The most effective demagogues include within their lies a kernel of truth. Poilievre may not offer real solutions, but he is correct when he says that the system is rigged for the wealthy, and that the NDP has identified itself with this system that makes the rich richer while crushing workers. He is correct when he says that policies such as the carbon tax fall disproportionately on workers and the poor—though of course he cannot acknowledge that real solutions to the climate crisis are impossible under capitalism.

The truth is that without breaking from capitalism, there is no solution to any of the crises battering ordinary Canadians.

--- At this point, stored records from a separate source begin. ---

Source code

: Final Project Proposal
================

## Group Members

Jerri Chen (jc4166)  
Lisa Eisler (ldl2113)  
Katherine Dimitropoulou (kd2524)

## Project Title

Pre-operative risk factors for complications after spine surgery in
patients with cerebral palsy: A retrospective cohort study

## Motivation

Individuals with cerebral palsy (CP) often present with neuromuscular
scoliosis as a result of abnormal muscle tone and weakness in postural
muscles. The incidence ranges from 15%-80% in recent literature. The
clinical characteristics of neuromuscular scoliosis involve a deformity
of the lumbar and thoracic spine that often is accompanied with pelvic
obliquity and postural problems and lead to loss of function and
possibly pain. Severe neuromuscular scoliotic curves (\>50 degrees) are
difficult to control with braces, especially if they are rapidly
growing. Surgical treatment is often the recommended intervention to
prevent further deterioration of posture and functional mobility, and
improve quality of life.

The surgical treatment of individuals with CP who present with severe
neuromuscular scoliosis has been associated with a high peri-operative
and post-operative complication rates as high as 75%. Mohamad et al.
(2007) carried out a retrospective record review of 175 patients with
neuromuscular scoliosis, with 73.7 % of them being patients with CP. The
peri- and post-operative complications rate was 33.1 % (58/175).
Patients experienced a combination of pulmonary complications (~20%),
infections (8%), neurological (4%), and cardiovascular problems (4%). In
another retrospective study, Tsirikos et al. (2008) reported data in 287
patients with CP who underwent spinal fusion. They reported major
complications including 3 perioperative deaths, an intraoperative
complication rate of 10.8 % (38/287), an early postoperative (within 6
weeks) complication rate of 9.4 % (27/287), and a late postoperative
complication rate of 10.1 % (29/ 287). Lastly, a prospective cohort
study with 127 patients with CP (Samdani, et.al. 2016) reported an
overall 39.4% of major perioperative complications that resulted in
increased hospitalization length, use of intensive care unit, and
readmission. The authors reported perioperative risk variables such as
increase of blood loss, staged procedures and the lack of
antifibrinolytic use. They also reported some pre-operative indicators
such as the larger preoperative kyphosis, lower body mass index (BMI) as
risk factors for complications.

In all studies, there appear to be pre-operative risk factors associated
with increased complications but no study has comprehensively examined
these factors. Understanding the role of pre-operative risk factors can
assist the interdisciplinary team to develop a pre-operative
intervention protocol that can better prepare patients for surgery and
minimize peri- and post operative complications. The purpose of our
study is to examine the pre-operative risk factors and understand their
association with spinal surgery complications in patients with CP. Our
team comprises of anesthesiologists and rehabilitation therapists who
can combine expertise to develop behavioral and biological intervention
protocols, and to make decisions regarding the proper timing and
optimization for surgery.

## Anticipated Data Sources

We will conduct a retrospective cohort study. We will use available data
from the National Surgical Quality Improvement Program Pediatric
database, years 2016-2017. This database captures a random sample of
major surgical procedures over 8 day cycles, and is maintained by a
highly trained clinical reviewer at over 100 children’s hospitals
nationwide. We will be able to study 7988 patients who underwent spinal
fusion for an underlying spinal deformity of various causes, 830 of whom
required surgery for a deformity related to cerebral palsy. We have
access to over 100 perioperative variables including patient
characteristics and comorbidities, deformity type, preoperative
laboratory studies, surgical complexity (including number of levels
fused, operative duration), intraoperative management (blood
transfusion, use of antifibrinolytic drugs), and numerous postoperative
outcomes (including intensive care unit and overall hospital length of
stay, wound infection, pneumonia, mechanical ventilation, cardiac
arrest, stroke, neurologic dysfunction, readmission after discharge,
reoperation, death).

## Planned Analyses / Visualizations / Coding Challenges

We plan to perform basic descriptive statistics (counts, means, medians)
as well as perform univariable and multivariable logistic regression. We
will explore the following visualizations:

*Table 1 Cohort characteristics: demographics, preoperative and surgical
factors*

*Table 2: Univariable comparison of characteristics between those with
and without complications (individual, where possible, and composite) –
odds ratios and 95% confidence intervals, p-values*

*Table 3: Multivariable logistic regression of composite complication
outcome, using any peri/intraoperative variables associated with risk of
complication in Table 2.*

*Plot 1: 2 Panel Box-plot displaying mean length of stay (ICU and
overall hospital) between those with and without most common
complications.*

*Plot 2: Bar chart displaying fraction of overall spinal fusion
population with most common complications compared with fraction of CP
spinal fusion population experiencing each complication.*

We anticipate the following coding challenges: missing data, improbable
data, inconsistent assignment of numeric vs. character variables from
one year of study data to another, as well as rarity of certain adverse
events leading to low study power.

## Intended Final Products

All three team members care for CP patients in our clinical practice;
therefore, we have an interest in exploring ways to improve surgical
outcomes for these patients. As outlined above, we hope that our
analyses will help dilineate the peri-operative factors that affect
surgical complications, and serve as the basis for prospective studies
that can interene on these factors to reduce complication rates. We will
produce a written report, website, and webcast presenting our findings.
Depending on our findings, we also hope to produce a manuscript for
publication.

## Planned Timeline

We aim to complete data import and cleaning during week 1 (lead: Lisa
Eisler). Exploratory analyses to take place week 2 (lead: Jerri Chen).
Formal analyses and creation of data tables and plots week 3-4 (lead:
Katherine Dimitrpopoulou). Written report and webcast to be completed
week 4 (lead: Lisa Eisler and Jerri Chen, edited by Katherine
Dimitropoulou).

Under the current system, workers have the “choice” to pick their poison: they can either see their standard of living eroded through inflation, or they can see their standard of living eroded through higher interest rates and austerity measures.

The only solution is to put forward a bold socialist program to fight the conditions of capitalism that are responsible for inflation and the erosion of living standards. That means nationalization and workers’ control as part of a socialist plan of production. It means seizing empty properties and construction companies to build publicly owned social housing. It means universal public health programs free at the point of use, including dental, pharmacare, optometry, and mental health services. It means free education and cancelling student debt; a sliding scale of wages and a national minimum wage of at least two-thirds the average wage. Such a program would provide a genuine alternative to the misery and decline in living standards which are all that capitalism and its defenders have to offer. It would undercut support for the right-wing populists by providing a voice for the 35 per cent of Canadians who favour moving away from capitalism (compared to only 25 per cent who oppose that idea). Until the NDP puts forward this kind of socialist program, it will continue its slide into irrelevance. Only by presenting an alternative to capitalist rule can we solve the problems of Canadian society and permanently improve the standard of living for all poor and working class people.